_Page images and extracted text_
########################################
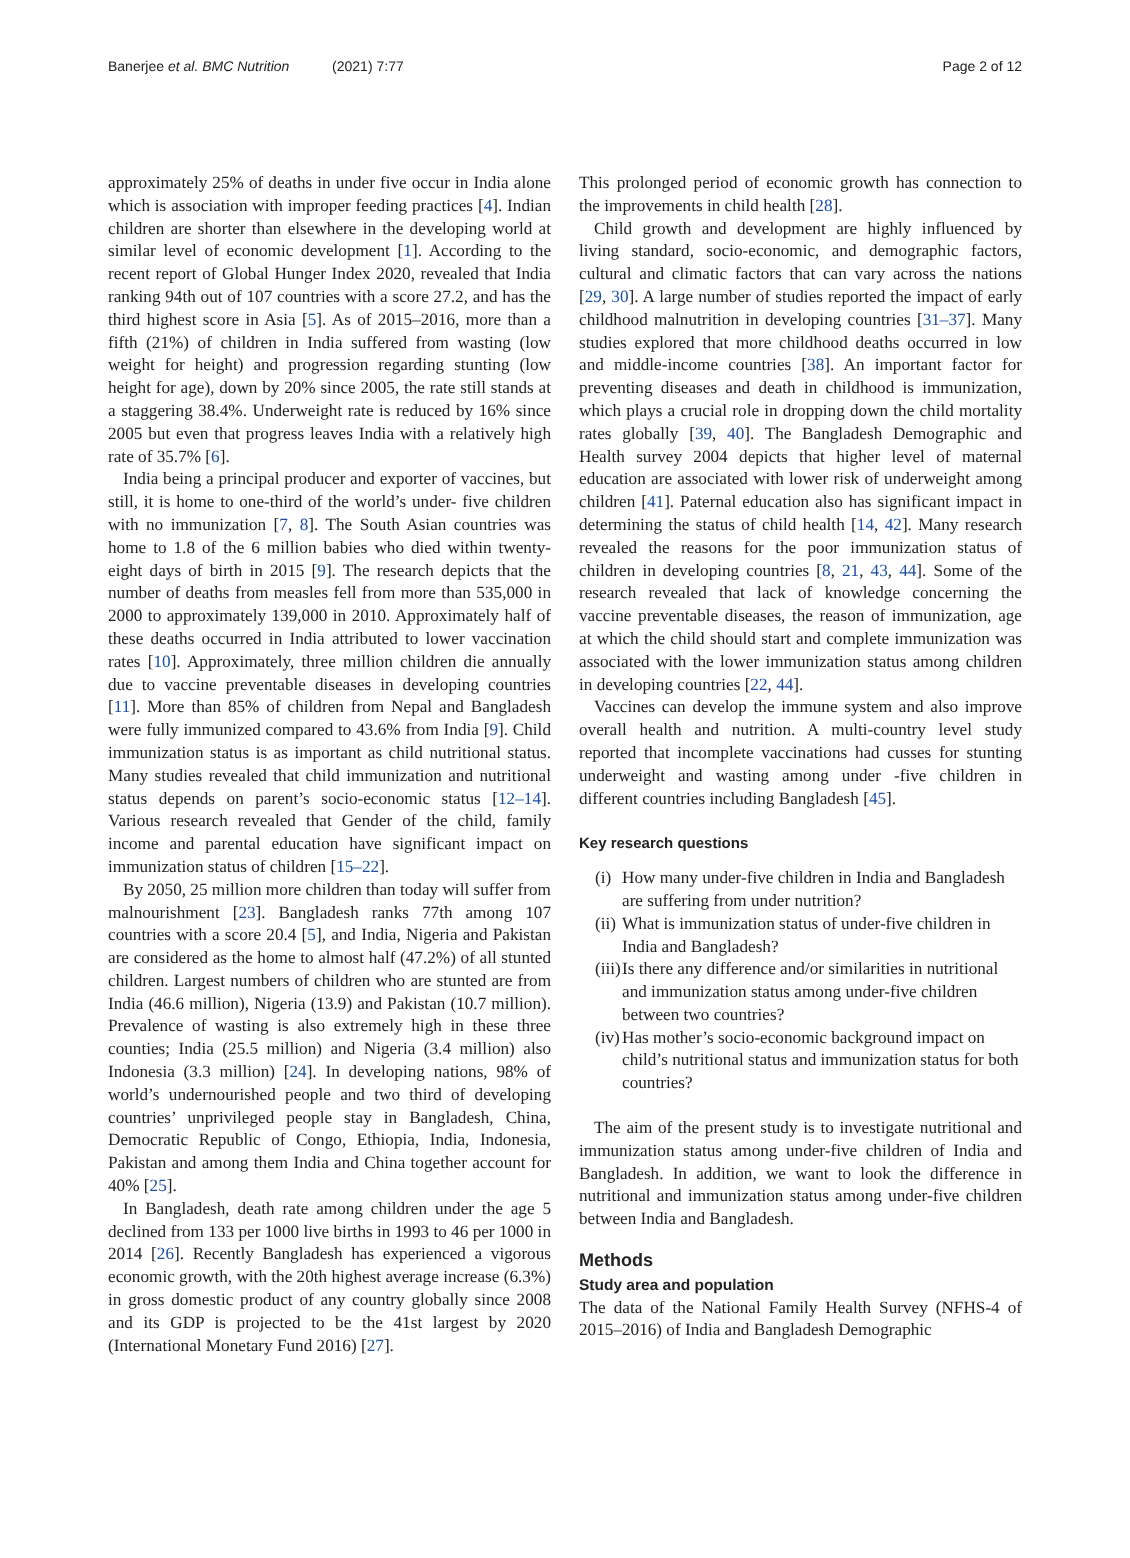Banerjee et al. BMC Nutrition (2021) 7:77 Page 2 of 12
approximately 25% of deaths in under five occur in India alone which is association with improper feeding practices [4]. Indian children are shorter than elsewhere in the developing world at similar level of economic development [1]. According to the recent report of Global Hunger Index 2020, revealed that India ranking 94th out of 107 countries with a score 27.2, and has the third highest score in Asia [5]. As of 2015–2016, more than a fifth (21%) of children in India suffered from wasting (low weight for height) and progression regarding stunting (low height for age), down by 20% since 2005, the rate still stands at a staggering 38.4%. Underweight rate is reduced by 16% since 2005 but even that progress leaves India with a relatively high rate of 35.7% [6].
India being a principal producer and exporter of vaccines, but still, it is home to one-third of the world’s under- five children with no immunization [7, 8]. The South Asian countries was home to 1.8 of the 6 million babies who died within twenty- eight days of birth in 2015 [9]. The research depicts that the number of deaths from measles fell from more than 535,000 in 2000 to approximately 139,000 in 2010. Approximately half of these deaths occurred in India attributed to lower vaccination rates [10]. Approximately, three million children die annually due to vaccine preventable diseases in developing countries [11]. More than 85% of children from Nepal and Bangladesh were fully immunized compared to 43.6% from India [9]. Child immunization status is as important as child nutritional status. Many studies revealed that child immunization and nutritional status depends on parent’s socio-economic status [12–14]. Various research revealed that Gender of the child, family income and parental education have significant impact on immunization status of children [15–22].
By 2050, 25 million more children than today will suffer from malnourishment [23]. Bangladesh ranks 77th among 107 countries with a score 20.4 [5], and India, Nigeria and Pakistan are considered as the home to almost half (47.2%) of all stunted children. Largest numbers of children who are stunted are from India (46.6 million), Nigeria (13.9) and Pakistan (10.7 million). Prevalence of wasting is also extremely high in these three counties; India (25.5 million) and Nigeria (3.4 million) also Indonesia (3.3 million) [24]. In developing nations, 98% of world’s undernourished people and two third of developing countries’ unprivileged people stay in Bangladesh, China, Democratic Republic of Congo, Ethiopia, India, Indonesia, Pakistan and among them India and China together account for 40% [25].
In Bangladesh, death rate among children under the age 5 declined from 133 per 1000 live births in 1993 to 46 per 1000 in 2014 [26]. Recently Bangladesh has experienced a vigorous economic growth, with the 20th highest average increase (6.3%) in gross domestic product of any country globally since 2008 and its GDP is projected to be the 41st largest by 2020 (International Monetary Fund 2016) [27].
This prolonged period of economic growth has connection to the improvements in child health [28].
Child growth and development are highly influenced by living standard, socio-economic, and demographic factors, cultural and climatic factors that can vary across the nations [29, 30]. A large number of studies reported the impact of early childhood malnutrition in developing countries [31–37]. Many studies explored that more childhood deaths occurred in low and middle-income countries [38]. An important factor for preventing diseases and death in childhood is immunization, which plays a crucial role in dropping down the child mortality rates globally [39, 40]. The Bangladesh Demographic and Health survey 2004 depicts that higher level of maternal education are associated with lower risk of underweight among children [41]. Paternal education also has significant impact in determining the status of child health [14, 42]. Many research revealed the reasons for the poor immunization status of children in developing countries [8, 21, 43, 44]. Some of the research revealed that lack of knowledge concerning the vaccine preventable diseases, the reason of immunization, age at which the child should start and complete immunization was associated with the lower immunization status among children in developing countries [22, 44].
Vaccines can develop the immune system and also improve overall health and nutrition. A multi-country level study reported that incomplete vaccinations had cusses for stunting underweight and wasting among under -five children in different countries including Bangladesh [45].
Key research questions
(i)
How many under-five children in India and Bangladesh are suffering from under nutrition?
(ii)
What is immunization status of under-five children in India and Bangladesh?
(iii)
Is there any difference and/or similarities in nutritional and immunization status among under-five children between two countries?
(iv)
Has mother’s socio-economic background impact on child’s nutritional status and immunization status for both countries?
The aim of the present study is to investigate nutritional and immunization status among under-five children of India and Bangladesh. In addition, we want to look the difference in nutritional and immunization status among under-five children between India and Bangladesh.
Methods
Study area and population
The data of the National Family Health Survey (NFHS-4 of 2015–2016) of India and Bangladesh Demographic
########################################
_What is expected_
Copy each line of the data that contains the word "between", leaving the other lines out.

_Solution for this exercise_
Is there any difference and/or similarities in nutritional and immunization status among under-five children between two countries?
The aim of the present study is to investigate nutritional and immunization status among under-five children of India and Bangladesh. In addition, we want to look the difference in nutritional and immunization status among under-five children between India and Bangladesh.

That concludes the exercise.